_EXERCISE OBJECTIVE_
Reproduce all the entries exactly and keep the pictures out.

_TASK MATERIAL_
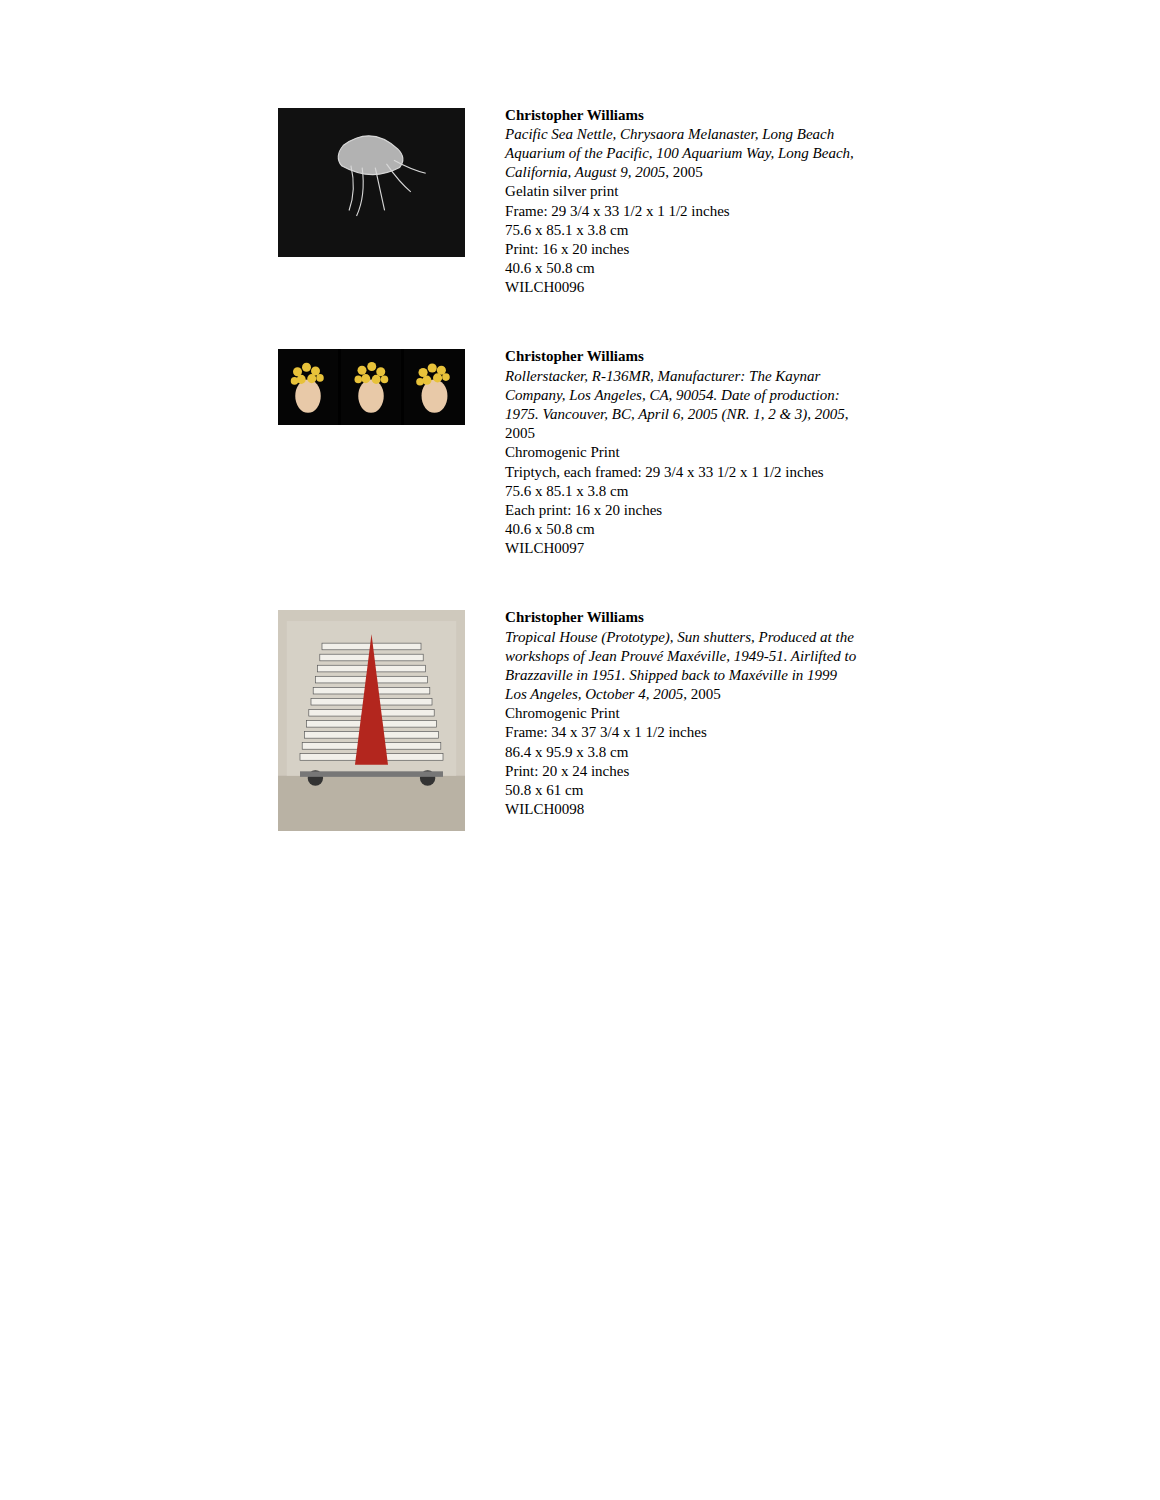Christopher Williams
Pacific Sea Nettle, Chrysaora Melanaster, Long Beach Aquarium of the Pacific, 100 Aquarium Way, Long Beach, California, August 9, 2005, 2005
Gelatin silver print
Frame: 29 3/4 x 33 1/2 x 1 1/2 inches
75.6 x 85.1 x 3.8 cm
Print: 16 x 20 inches
40.6 x 50.8 cm
WILCH0096
Christopher Williams
Rollerstacker, R-136MR, Manufacturer: The Kaynar Company, Los Angeles, CA, 90054. Date of production: 1975. Vancouver, BC, April 6, 2005 (NR. 1, 2 & 3), 2005, 2005
Chromogenic Print
Triptych, each framed: 29 3/4 x 33 1/2 x 1 1/2 inches
75.6 x 85.1 x 3.8 cm
Each print: 16 x 20 inches
40.6 x 50.8 cm
WILCH0097
Christopher Williams
Tropical House (Prototype), Sun shutters, Produced at the workshops of Jean Prouvé Maxéville, 1949-51. Airlifted to Brazzaville in 1951. Shipped back to Maxéville in 1999 Los Angeles, October 4, 2005, 2005
Chromogenic Print
Frame: 34 x 37 3/4 x 1 1/2 inches
86.4 x 95.9 x 3.8 cm
Print: 20 x 24 inches
50.8 x 61 cm
WILCH0098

_TASK RESULT_
Christopher Williams
Pacific Sea Nettle, Chrysaora Melanaster, Long Beach Aquarium of the Pacific, 100 Aquarium Way, Long Beach, California, August 9, 2005, 2005
Gelatin silver print
Frame: 29 3/4 x 33 1/2 x 1 1/2 inches
75.6 x 85.1 x 3.8 cm
Print: 16 x 20 inches
40.6 x 50.8 cm
WILCH0096
Christopher Williams
Rollerstacker, R-136MR, Manufacturer: The Kaynar Company, Los Angeles, CA, 90054. Date of production: 1975. Vancouver, BC, April 6, 2005 (NR. 1, 2 & 3), 2005, 2005
Chromogenic Print
Triptych, each framed: 29 3/4 x 33 1/2 x 1 1/2 inches
75.6 x 85.1 x 3.8 cm
Each print: 16 x 20 inches
40.6 x 50.8 cm
WILCH0097
Christopher Williams
Tropical House (Prototype), Sun shutters, Produced at the workshops of Jean Prouvé Maxéville, 1949-51. Airlifted to Brazzaville in 1951. Shipped back to Maxéville in 1999 Los Angeles, October 4, 2005, 2005
Chromogenic Print
Frame: 34 x 37 3/4 x 1 1/2 inches
86.4 x 95.9 x 3.8 cm
Print: 20 x 24 inches
50.8 x 61 cm
WILCH0098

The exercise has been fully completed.